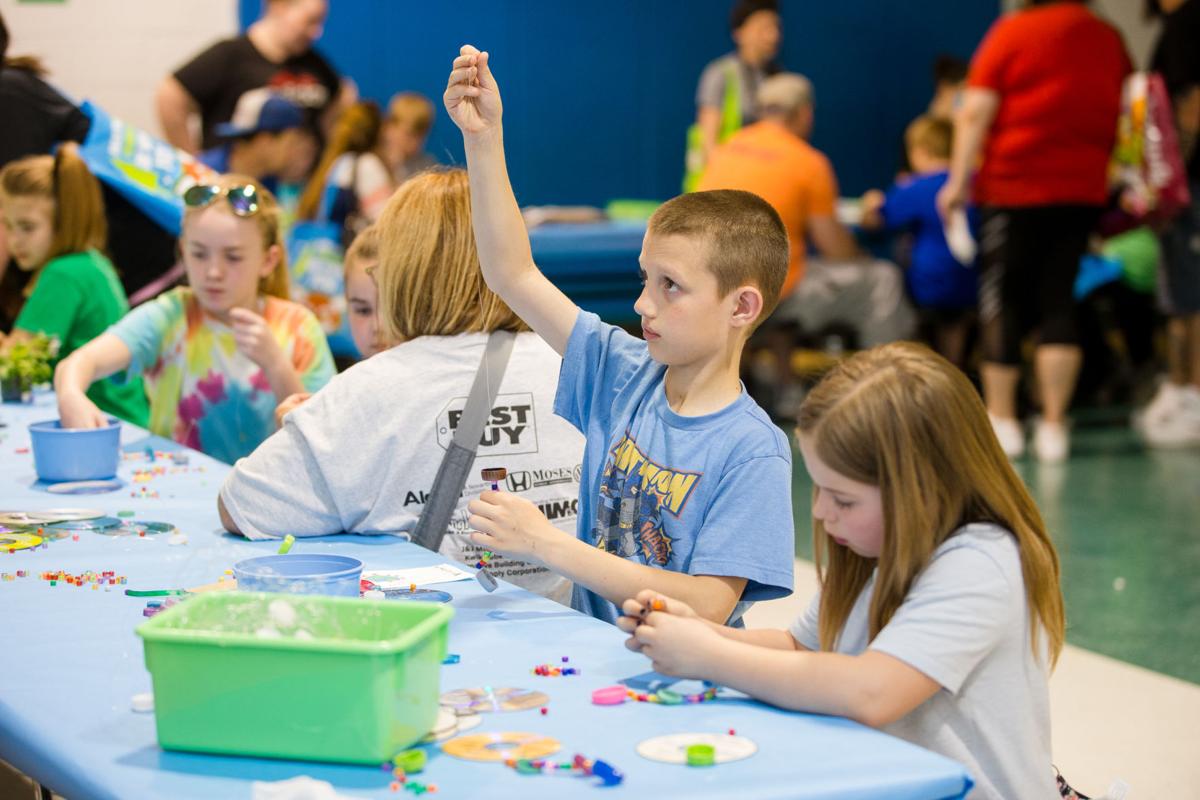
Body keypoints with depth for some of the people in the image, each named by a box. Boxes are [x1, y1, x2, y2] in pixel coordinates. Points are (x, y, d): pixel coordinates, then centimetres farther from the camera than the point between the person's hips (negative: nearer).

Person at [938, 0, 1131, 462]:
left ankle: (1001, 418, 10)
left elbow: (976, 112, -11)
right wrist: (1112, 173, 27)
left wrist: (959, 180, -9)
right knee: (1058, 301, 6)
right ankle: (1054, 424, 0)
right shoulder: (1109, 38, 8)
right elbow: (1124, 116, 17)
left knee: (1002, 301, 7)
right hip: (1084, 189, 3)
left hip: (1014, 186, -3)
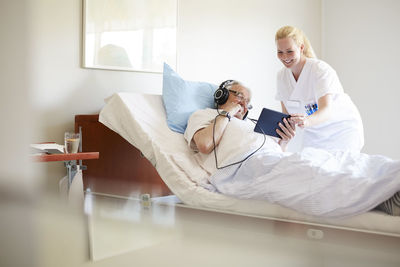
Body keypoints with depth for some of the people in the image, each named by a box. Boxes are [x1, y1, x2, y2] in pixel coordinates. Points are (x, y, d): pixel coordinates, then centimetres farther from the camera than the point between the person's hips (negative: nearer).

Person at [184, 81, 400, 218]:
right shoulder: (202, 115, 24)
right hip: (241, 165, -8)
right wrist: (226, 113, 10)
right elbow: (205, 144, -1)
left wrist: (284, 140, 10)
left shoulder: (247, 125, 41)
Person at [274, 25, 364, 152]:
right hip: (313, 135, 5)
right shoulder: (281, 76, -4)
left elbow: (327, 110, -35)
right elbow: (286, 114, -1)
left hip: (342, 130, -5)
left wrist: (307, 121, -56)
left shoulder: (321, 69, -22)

.....

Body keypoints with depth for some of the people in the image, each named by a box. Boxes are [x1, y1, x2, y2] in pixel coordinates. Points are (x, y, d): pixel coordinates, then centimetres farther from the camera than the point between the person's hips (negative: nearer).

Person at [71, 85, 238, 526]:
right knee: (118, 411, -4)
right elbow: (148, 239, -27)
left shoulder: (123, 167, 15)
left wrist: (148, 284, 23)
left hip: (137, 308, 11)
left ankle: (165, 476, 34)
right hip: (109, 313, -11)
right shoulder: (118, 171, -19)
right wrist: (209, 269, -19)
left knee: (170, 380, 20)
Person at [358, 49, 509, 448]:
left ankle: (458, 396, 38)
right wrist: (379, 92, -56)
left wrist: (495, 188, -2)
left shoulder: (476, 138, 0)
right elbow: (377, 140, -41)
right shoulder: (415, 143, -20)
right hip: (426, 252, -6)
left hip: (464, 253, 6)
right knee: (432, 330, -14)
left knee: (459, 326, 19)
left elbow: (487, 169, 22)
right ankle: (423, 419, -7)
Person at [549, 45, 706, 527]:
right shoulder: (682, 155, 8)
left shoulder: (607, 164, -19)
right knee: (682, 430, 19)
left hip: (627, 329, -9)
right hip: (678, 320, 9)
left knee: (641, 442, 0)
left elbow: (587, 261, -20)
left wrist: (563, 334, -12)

.....

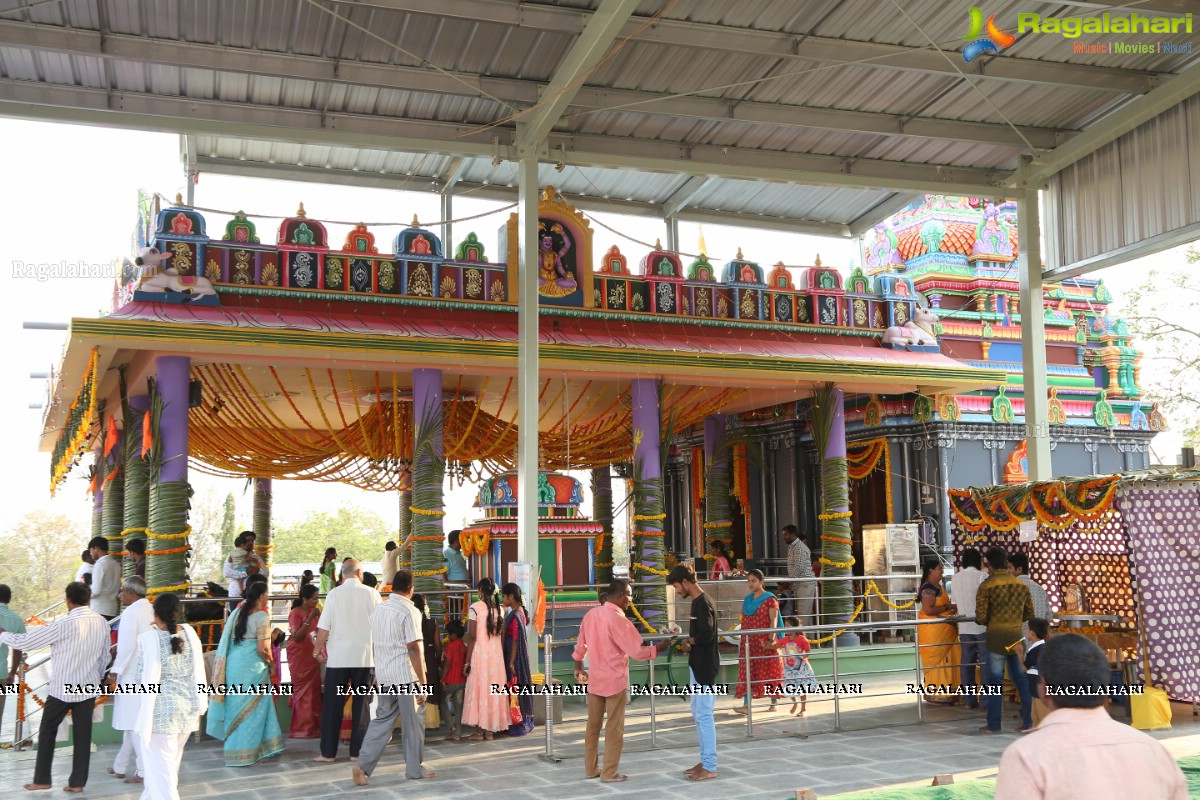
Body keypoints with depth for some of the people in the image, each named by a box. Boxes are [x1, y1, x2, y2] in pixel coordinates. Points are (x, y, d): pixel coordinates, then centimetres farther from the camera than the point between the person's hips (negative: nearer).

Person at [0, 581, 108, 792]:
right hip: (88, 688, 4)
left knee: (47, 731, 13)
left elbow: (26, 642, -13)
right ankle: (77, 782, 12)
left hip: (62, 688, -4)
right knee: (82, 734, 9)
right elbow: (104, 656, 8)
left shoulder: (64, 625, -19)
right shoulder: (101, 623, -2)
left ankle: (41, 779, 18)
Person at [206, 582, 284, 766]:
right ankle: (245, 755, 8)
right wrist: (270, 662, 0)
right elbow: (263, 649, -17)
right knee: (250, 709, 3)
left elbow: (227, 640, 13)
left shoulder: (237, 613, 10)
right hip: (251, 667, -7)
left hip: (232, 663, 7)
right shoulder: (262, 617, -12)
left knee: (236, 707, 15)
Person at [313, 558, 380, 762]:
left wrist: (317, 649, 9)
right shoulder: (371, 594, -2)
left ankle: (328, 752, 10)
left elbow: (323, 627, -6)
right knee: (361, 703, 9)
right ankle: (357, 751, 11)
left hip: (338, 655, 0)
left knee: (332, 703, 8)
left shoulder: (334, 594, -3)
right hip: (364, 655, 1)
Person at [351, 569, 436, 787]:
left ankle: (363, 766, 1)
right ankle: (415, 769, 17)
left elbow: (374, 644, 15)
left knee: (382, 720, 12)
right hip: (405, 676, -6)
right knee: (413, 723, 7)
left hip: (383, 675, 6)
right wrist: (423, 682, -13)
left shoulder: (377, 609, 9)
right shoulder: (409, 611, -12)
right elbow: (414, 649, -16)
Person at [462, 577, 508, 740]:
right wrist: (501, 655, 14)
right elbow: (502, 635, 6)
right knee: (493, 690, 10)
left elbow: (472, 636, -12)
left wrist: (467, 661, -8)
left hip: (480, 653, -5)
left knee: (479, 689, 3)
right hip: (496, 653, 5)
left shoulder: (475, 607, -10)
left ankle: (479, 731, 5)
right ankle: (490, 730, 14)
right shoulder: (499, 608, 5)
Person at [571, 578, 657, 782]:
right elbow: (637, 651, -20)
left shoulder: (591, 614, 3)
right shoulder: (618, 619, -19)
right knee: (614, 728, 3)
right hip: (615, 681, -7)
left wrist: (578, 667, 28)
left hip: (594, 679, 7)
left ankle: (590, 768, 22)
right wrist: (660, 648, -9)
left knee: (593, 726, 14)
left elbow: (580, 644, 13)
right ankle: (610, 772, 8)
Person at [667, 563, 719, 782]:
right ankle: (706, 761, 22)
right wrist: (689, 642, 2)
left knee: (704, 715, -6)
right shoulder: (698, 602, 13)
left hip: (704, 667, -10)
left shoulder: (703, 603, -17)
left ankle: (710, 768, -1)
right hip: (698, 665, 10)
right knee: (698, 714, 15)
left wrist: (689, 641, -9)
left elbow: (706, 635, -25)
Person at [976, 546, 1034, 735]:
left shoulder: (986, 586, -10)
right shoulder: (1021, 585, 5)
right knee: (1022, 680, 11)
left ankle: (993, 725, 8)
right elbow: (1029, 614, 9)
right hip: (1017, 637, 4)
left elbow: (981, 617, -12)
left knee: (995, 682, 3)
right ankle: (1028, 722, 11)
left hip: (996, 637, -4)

.....

### TO DO
Recast the records starting at the line that contains "right hip: (698, 665, 10)" and ending at the line that contains "left hip: (996, 637, -4)", both included, as a Markdown table. Use the columns No. and Line, numbering each line and skipping blank ones.

### EXERCISE SOLUTION
| No. | Line |
|---|---|
| 1 | right hip: (698, 665, 10) |
| 2 | right knee: (698, 714, 15) |
| 3 | left wrist: (689, 641, -9) |
| 4 | left elbow: (706, 635, -25) |
| 5 | Person at [976, 546, 1034, 735]: |
| 6 | left shoulder: (986, 586, -10) |
| 7 | right shoulder: (1021, 585, 5) |
| 8 | right knee: (1022, 680, 11) |
| 9 | left ankle: (993, 725, 8) |
| 10 | right elbow: (1029, 614, 9) |
| 11 | right hip: (1017, 637, 4) |
| 12 | left elbow: (981, 617, -12) |
| 13 | left knee: (995, 682, 3) |
| 14 | right ankle: (1028, 722, 11) |
| 15 | left hip: (996, 637, -4) |